My misting system seconds timer recently stopped working. While searching for a replacement, I came across a hack that transforms a digital minutes timer to seconds timer. The advantage is that minutes timers are cheaper than seconds timer and more readily available. 
If you have a soldering iron, this is a very simple process. 

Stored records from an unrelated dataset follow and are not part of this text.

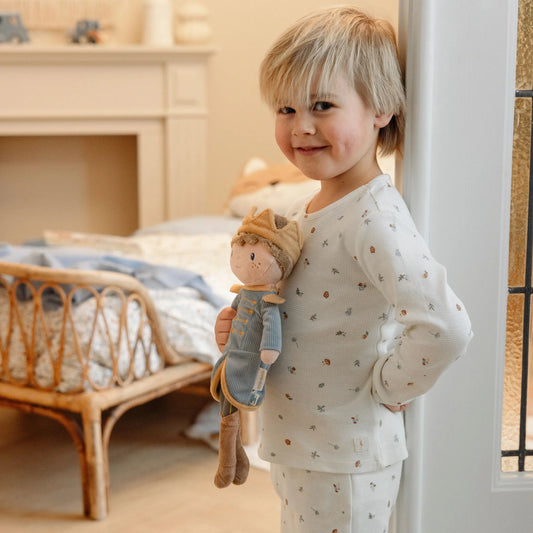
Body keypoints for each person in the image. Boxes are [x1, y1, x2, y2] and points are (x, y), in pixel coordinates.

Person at [215, 6, 473, 532]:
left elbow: (445, 327)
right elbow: (306, 311)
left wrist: (390, 388)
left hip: (345, 455)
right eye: (286, 109)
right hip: (301, 444)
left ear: (381, 109)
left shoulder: (373, 218)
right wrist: (242, 328)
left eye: (323, 106)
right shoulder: (310, 209)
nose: (301, 126)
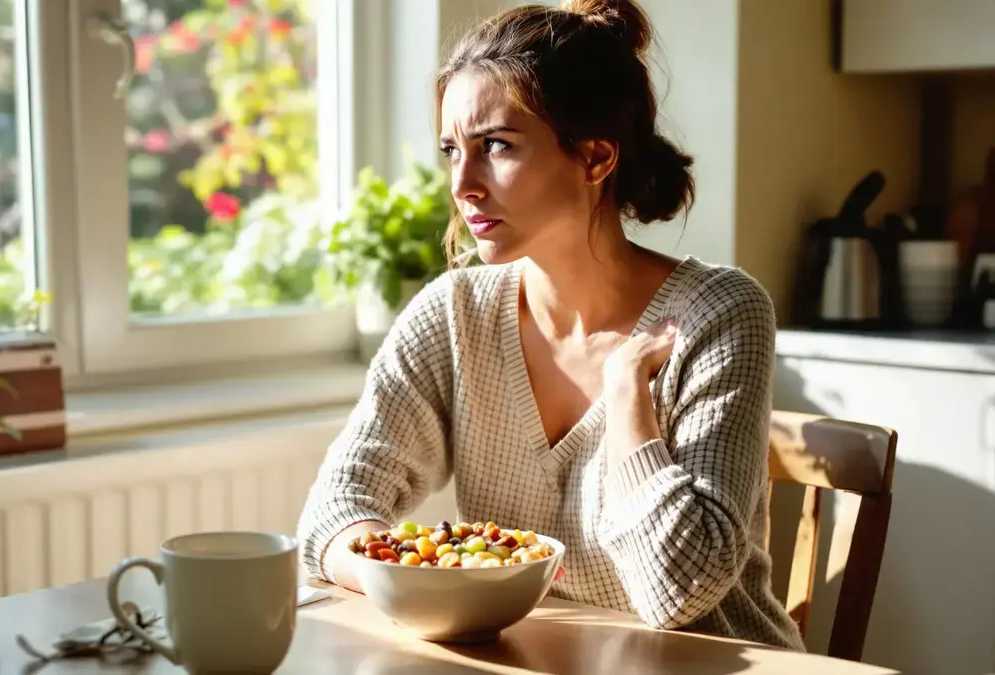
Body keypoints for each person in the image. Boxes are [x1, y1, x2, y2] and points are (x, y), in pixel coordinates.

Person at [296, 0, 804, 651]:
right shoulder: (454, 314)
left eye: (496, 147)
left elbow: (679, 592)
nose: (463, 184)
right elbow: (329, 519)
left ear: (595, 159)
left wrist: (628, 399)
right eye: (453, 150)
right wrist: (430, 573)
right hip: (536, 659)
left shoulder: (722, 314)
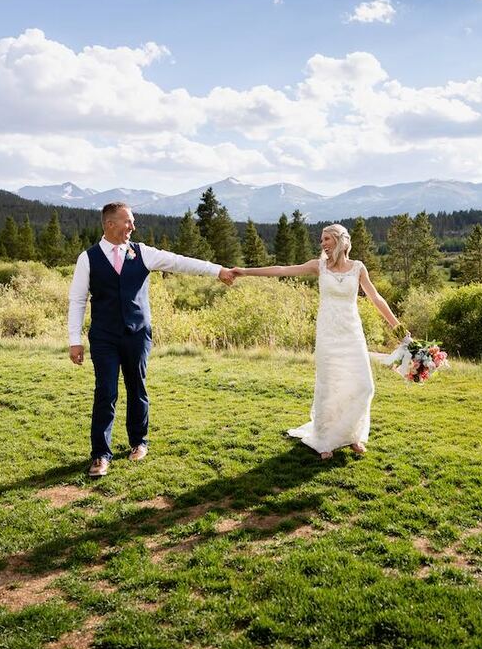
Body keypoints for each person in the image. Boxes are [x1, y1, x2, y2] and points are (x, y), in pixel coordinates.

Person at [68, 202, 236, 477]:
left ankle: (138, 443)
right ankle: (100, 455)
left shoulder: (142, 253)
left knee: (137, 388)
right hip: (104, 337)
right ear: (109, 224)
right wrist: (75, 340)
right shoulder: (88, 258)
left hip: (137, 334)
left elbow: (180, 262)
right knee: (106, 392)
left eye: (132, 222)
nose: (132, 227)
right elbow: (77, 300)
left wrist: (217, 270)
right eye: (127, 222)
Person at [232, 224, 404, 459]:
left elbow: (376, 298)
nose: (322, 243)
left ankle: (353, 435)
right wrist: (245, 271)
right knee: (329, 386)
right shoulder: (319, 266)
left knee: (363, 385)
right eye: (321, 240)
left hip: (352, 333)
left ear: (339, 240)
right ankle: (325, 440)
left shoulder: (358, 268)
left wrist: (400, 330)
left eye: (326, 239)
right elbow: (282, 269)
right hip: (328, 334)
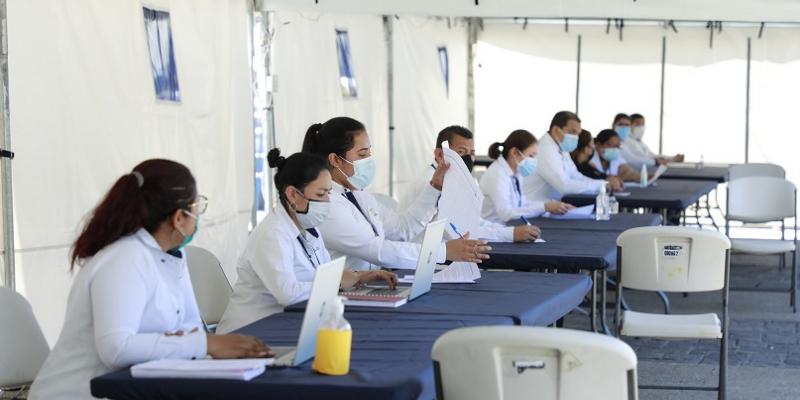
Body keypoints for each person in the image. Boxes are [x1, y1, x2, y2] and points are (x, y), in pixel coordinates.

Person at [29, 160, 271, 400]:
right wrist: (204, 344)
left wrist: (190, 342)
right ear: (179, 218)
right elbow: (116, 348)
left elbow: (189, 327)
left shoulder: (171, 255)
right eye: (198, 205)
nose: (198, 215)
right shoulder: (124, 259)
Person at [216, 150, 397, 334]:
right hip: (252, 330)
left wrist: (360, 276)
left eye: (328, 193)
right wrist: (339, 282)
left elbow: (324, 275)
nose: (327, 201)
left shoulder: (308, 226)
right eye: (320, 194)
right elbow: (288, 294)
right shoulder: (272, 234)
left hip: (293, 322)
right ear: (293, 194)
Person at [302, 117, 491, 271]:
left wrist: (435, 186)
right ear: (335, 159)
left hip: (366, 286)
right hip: (341, 297)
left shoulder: (358, 195)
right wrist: (442, 251)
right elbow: (376, 250)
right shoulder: (326, 205)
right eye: (361, 154)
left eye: (369, 152)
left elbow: (402, 228)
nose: (369, 159)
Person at [397, 125, 541, 243]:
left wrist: (504, 229)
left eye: (471, 153)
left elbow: (471, 220)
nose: (468, 158)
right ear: (439, 155)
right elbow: (458, 231)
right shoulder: (432, 183)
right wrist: (511, 234)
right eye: (461, 152)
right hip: (422, 262)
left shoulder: (450, 178)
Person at [523, 111, 621, 202]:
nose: (576, 137)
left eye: (578, 134)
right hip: (532, 210)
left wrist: (602, 184)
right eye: (572, 132)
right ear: (556, 130)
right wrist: (600, 185)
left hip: (550, 208)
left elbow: (576, 176)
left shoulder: (561, 147)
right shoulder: (545, 149)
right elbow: (564, 185)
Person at [480, 129, 574, 224]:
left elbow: (522, 203)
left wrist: (549, 205)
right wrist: (545, 207)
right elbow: (506, 213)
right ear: (514, 153)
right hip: (495, 231)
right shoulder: (497, 174)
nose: (533, 160)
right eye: (531, 155)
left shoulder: (516, 173)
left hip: (510, 226)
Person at [620, 113, 685, 169]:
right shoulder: (627, 141)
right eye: (637, 124)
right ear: (630, 126)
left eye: (643, 124)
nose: (641, 127)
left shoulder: (639, 142)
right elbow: (641, 157)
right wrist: (670, 159)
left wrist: (671, 158)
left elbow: (651, 155)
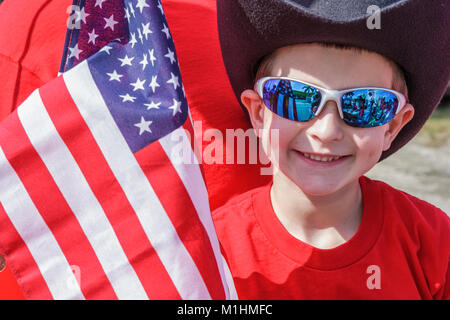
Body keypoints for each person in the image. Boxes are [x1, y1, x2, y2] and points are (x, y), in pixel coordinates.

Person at [213, 0, 450, 299]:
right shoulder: (213, 253)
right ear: (259, 113)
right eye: (296, 98)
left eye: (363, 104)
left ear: (392, 126)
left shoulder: (433, 243)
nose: (326, 132)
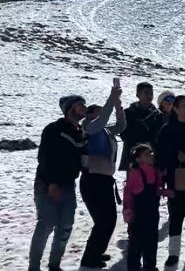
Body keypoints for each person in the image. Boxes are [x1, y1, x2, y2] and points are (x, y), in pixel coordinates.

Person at [28, 95, 88, 271]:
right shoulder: (54, 129)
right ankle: (34, 267)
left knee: (66, 225)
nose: (84, 107)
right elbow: (46, 158)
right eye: (79, 105)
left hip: (68, 185)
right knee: (46, 223)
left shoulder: (80, 132)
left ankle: (54, 265)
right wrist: (52, 183)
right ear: (69, 108)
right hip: (47, 184)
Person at [80, 87, 126, 268]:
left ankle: (96, 252)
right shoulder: (89, 127)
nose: (102, 115)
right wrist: (112, 97)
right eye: (98, 112)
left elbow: (121, 126)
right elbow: (102, 121)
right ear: (90, 114)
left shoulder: (105, 131)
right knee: (103, 220)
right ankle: (89, 257)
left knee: (109, 220)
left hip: (105, 180)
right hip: (93, 180)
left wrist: (118, 107)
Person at [156, 95, 185, 267]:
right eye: (184, 105)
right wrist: (175, 155)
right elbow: (160, 156)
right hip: (175, 178)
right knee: (176, 215)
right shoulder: (167, 129)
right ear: (175, 109)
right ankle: (173, 253)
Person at [123, 143, 162, 271]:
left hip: (152, 212)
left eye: (151, 153)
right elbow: (128, 192)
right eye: (147, 154)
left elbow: (156, 190)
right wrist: (127, 208)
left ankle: (150, 266)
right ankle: (133, 266)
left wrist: (166, 192)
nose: (151, 155)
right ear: (138, 159)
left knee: (152, 241)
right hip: (138, 213)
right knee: (136, 241)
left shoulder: (155, 171)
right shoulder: (135, 173)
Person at [119, 82, 160, 171]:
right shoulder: (128, 113)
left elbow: (158, 136)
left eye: (151, 93)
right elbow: (123, 133)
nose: (149, 96)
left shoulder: (157, 115)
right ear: (138, 94)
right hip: (132, 155)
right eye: (146, 92)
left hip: (150, 155)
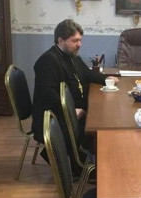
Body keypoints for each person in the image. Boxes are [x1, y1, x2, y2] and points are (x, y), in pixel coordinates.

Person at [31, 18, 116, 167]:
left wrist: (107, 79)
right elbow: (48, 95)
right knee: (96, 123)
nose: (79, 44)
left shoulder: (72, 56)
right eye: (75, 41)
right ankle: (76, 164)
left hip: (72, 109)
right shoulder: (48, 61)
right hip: (53, 116)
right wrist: (70, 111)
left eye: (80, 40)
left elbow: (88, 74)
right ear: (60, 40)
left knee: (102, 116)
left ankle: (93, 158)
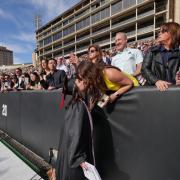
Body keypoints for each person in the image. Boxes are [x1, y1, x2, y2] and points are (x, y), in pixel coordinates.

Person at [55, 61, 101, 180]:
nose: (77, 81)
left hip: (69, 160)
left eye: (79, 78)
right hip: (73, 166)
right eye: (78, 78)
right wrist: (79, 159)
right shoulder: (78, 105)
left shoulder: (80, 103)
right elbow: (74, 134)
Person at [141, 22, 180, 91]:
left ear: (172, 33)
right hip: (154, 90)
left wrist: (178, 81)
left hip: (173, 90)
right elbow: (144, 69)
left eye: (163, 31)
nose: (159, 33)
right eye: (159, 31)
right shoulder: (152, 51)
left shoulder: (178, 53)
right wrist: (156, 81)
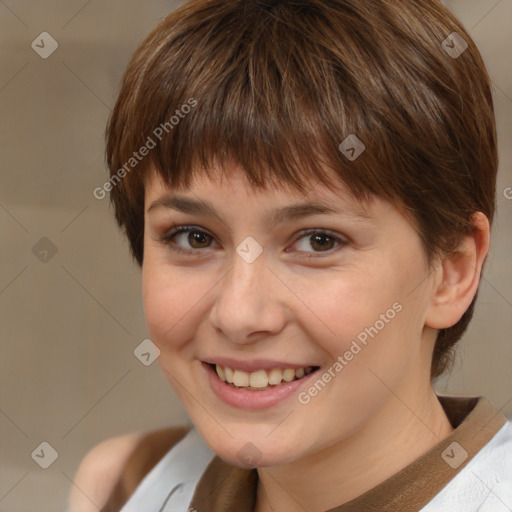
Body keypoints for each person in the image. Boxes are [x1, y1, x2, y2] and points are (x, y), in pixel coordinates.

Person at [68, 0, 512, 510]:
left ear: (452, 272)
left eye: (318, 241)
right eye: (193, 237)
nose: (239, 315)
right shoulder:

> *Chicago Electric Digital Timer Hack: Seconds Resolution*
> 
> This modification takes a cheap digital appliance timer -- like the one used to turn your Christmas lights on and off -- and modifies it to enable scheduling ON/OFF to the nearest SECOND.
> This hack is poorly documented so I figured I post what I know here.
> ...


This hack was created by Spencer Clegg and you can see his blog entry here.


----------



## JPccusa (Mar 10, 2009)

Success!
Got one of these timers on Harbor Freight for $10 and modified it as per instructions. 
I asked the hacker if any other digital timer would work and he is not sure, so just use this specific model. 
Be aware that the soldering pads under C7 are surprisingly small. Be precise. 
Here are my pictures. 



































The hacking took less than 10 minutes. 
I already tested it and it works just like my previous misting system timer. Even the display looks familiar. 
Let's see how long the hacked one lasts.


----------



## carola1155 (Sep 10, 2007)

This is pretty awesome. Thanks JP


----------



## easttex (Oct 29, 2012)

Peoples' ability to ingeniously modify everyday objects for particular uses never ceases to amaze me. This is pretty awesome.


----------



## oldlady25715 (Nov 17, 2007)

I wonder how many the guy sondered wrong till he figured it out? Lol. Great research JP.


----------



## stkupprnces (Dec 2, 2009)

This is awesome! I love harbor freight, all the coupons, and the freebies 

Thanks JP.


----------